Should Bailey or Melancon struggle early, Valentine will immediately be faced with an important decision, particularly if Bard also is slow out of the gate (as a starter). Would the Red Sox then be better served to put Bard back in the bullpen, even if for the eighth inning? Would Valentine even consider closing with him? And if the Red Sox always believed that Bard was the closer-in-waiting behind Papelbon - something very debatable to some of us more than others - then why did they acquire Bobby Jenks before last season and make Bard a starter before this one?
In baseball, as in any sport, no statistic is absolute. For every rule, there is an exception. But generally speaking in this day and age, teams that rack up bullpen losses almost never, ever succeed. Think about it. A bullpen loss means that a team was either winning or tied entering the late innings, and the best teams simply do not give away games at the most critical times.

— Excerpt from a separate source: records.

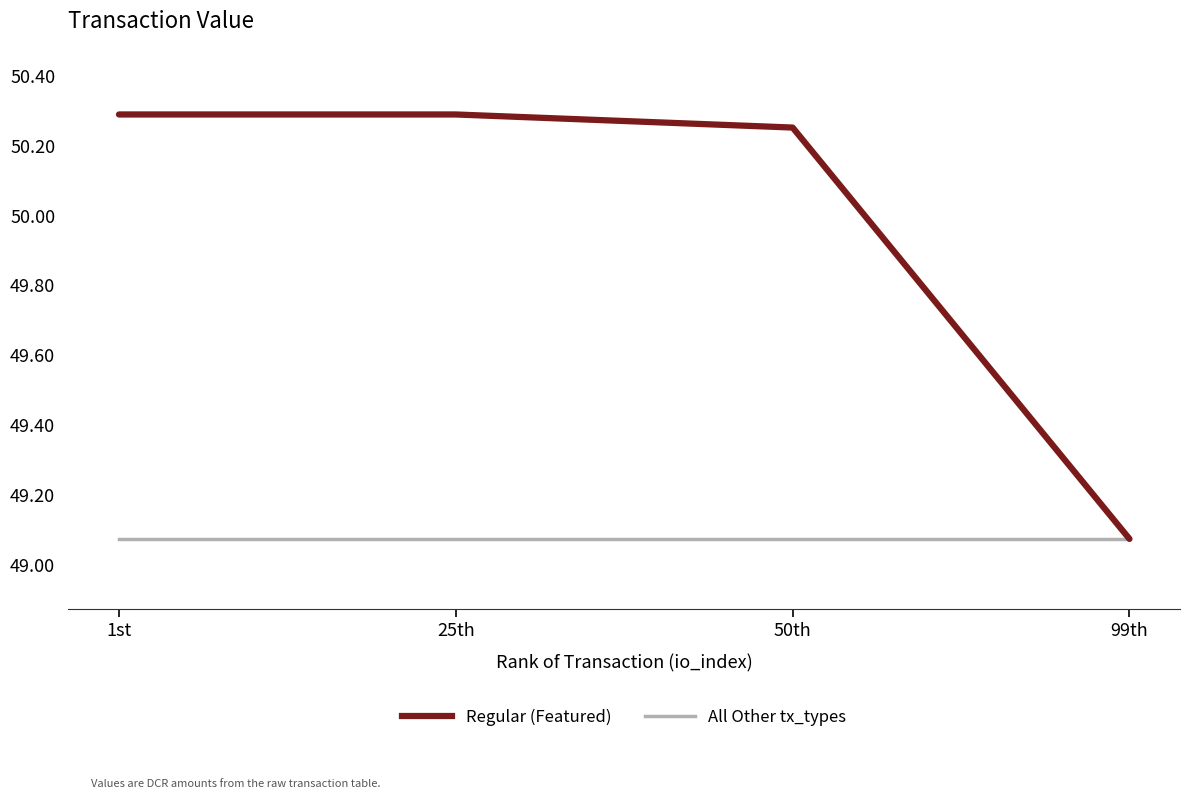

True or false: Regular (Featured) and All Other Countries intersect in this chart.

False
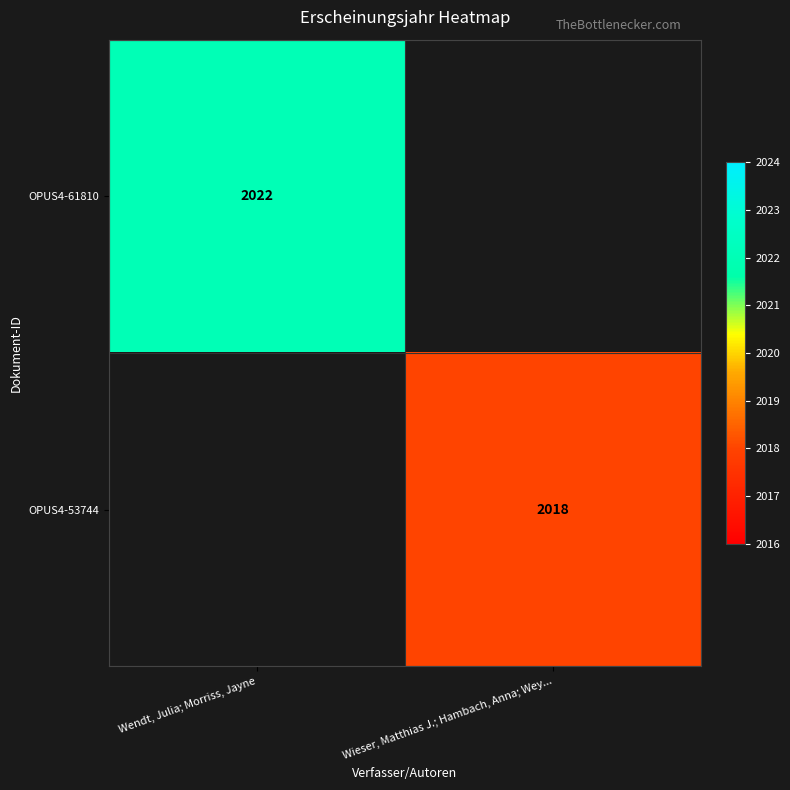

The value of OPUS4-53744 at Wieser, Matthias J.; Hambach, Anna; Wey... is 2018. True or false?

True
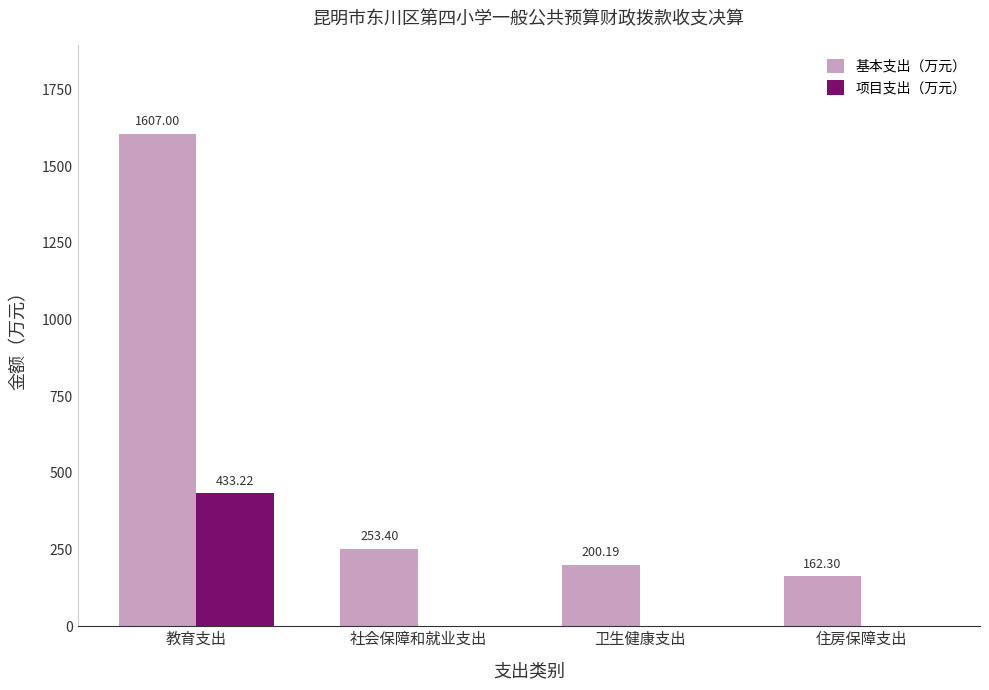

Read the 基本支出（万元） value at 教育支出.

1607.0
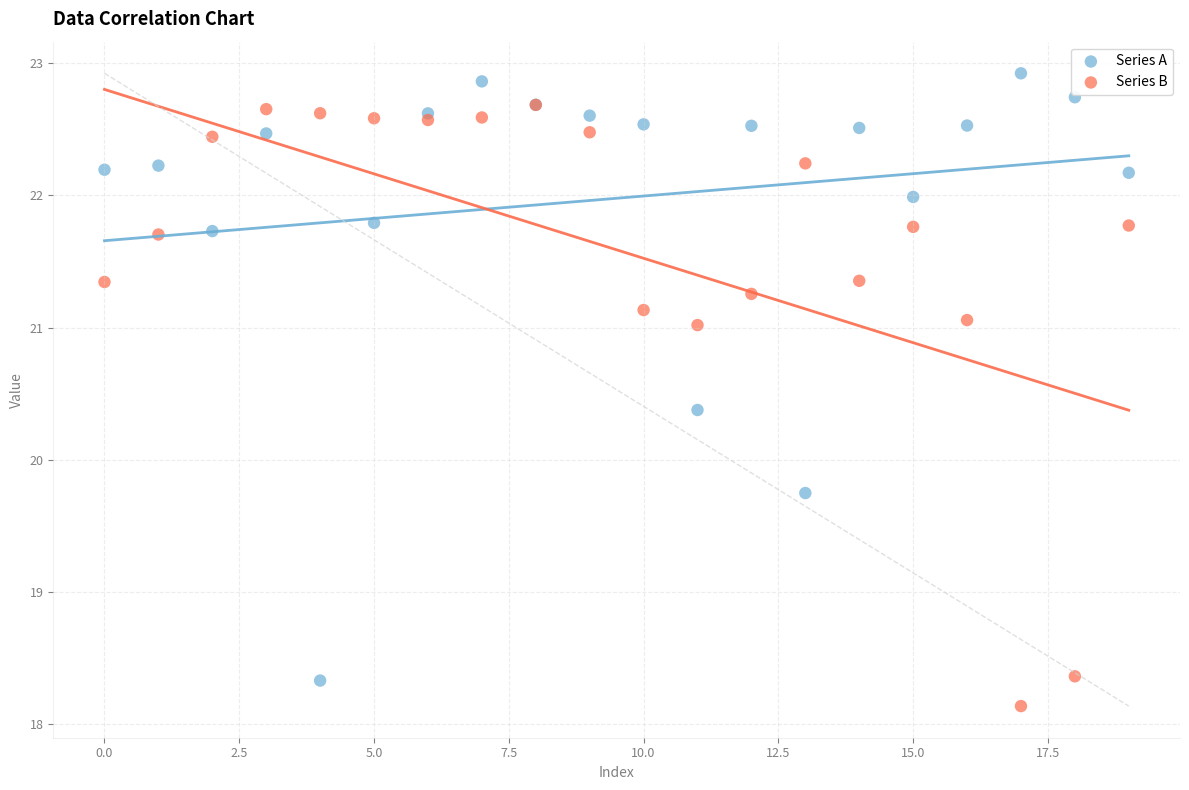

Which series contains the highest Y value?

Series A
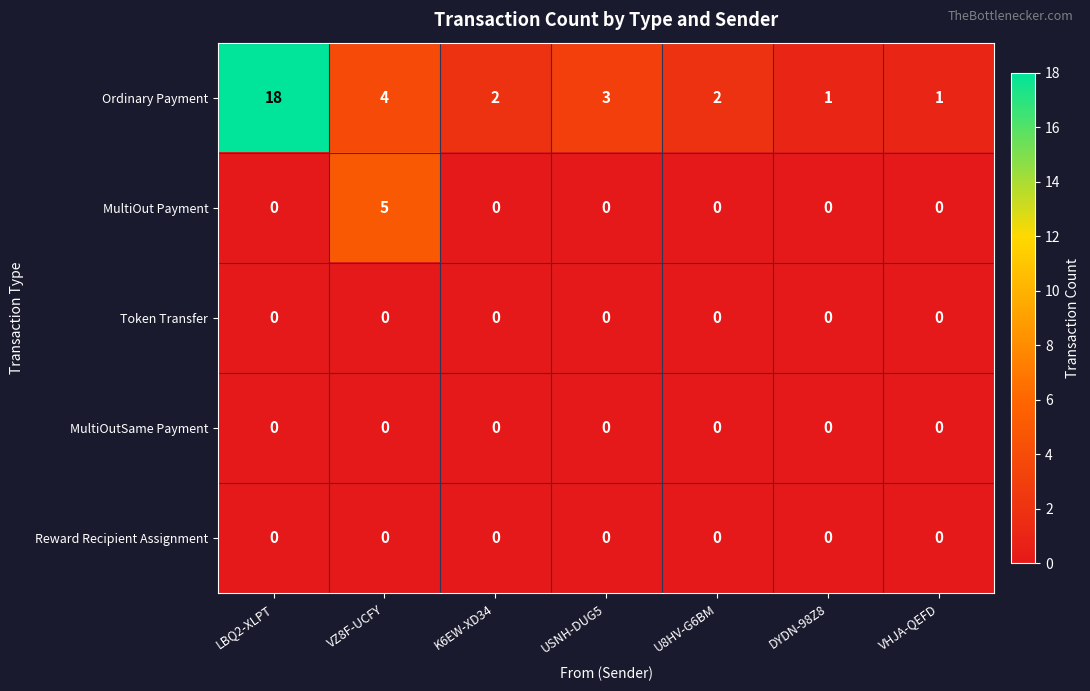

Where does the Ordinary Payment series first go above 2?

LBQ2-XLPT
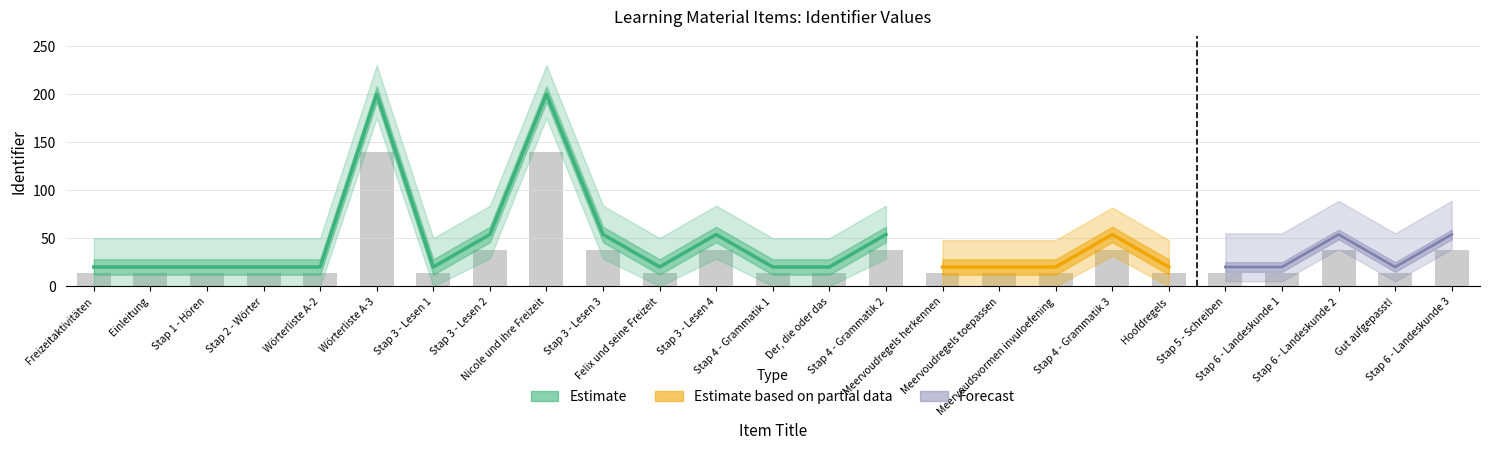

Which has a higher value, Stap 2 - Wörter or Freizeitaktivitäten?

Stap 2 - Wörter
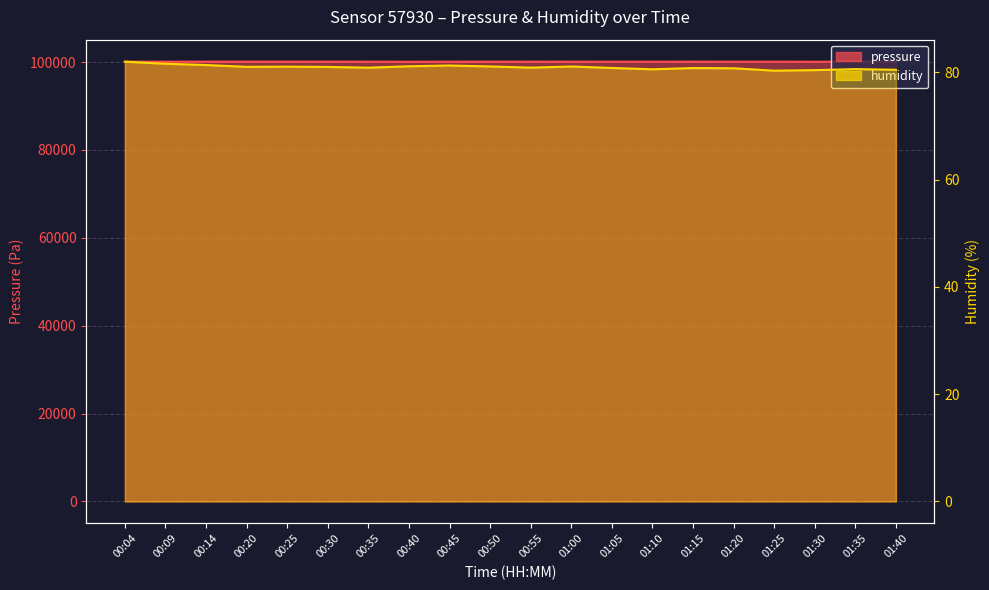

What is the highest value of the pressure series?

100082.0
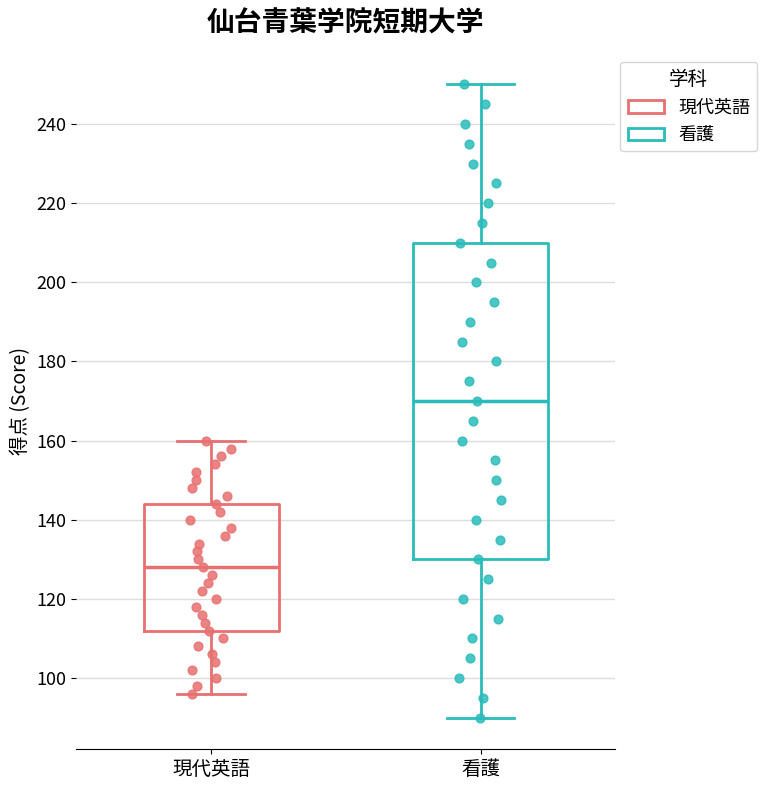

Reading left to right, transcribe this box plot: for each box, give where its median line is, the range the box spans, and where its two whiskers end, as read against the y-axis. The values are not printed on the chart, so give them approximately, as read against the axis.

現代英語: median 128, box 112 to 144, whiskers 96 to 160
看護: median 170, box 130 to 210, whiskers 90 to 250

In 2004, when the Red Sox won the World Series, their bullpen finished with just 17 losses, fifth-fewest in baseball, fourth-fewest in the American League. (The latter is a better indicator because the absence of a designated hitter inevitably leads to more relief appearances in the NL as a result of hitting for the pitcher.) In 2007, Sox relievers had the third-fewest losses in baseball, second-fewest in the AL. The Sox of the last two years have dipped into the middle of the pack in that area - and they have not made the playoffs in either season.
And so this year, perhaps unsurprisingly, the back of the bullpen is entirely new.
Now the Sox just have to make sure they change the results, too.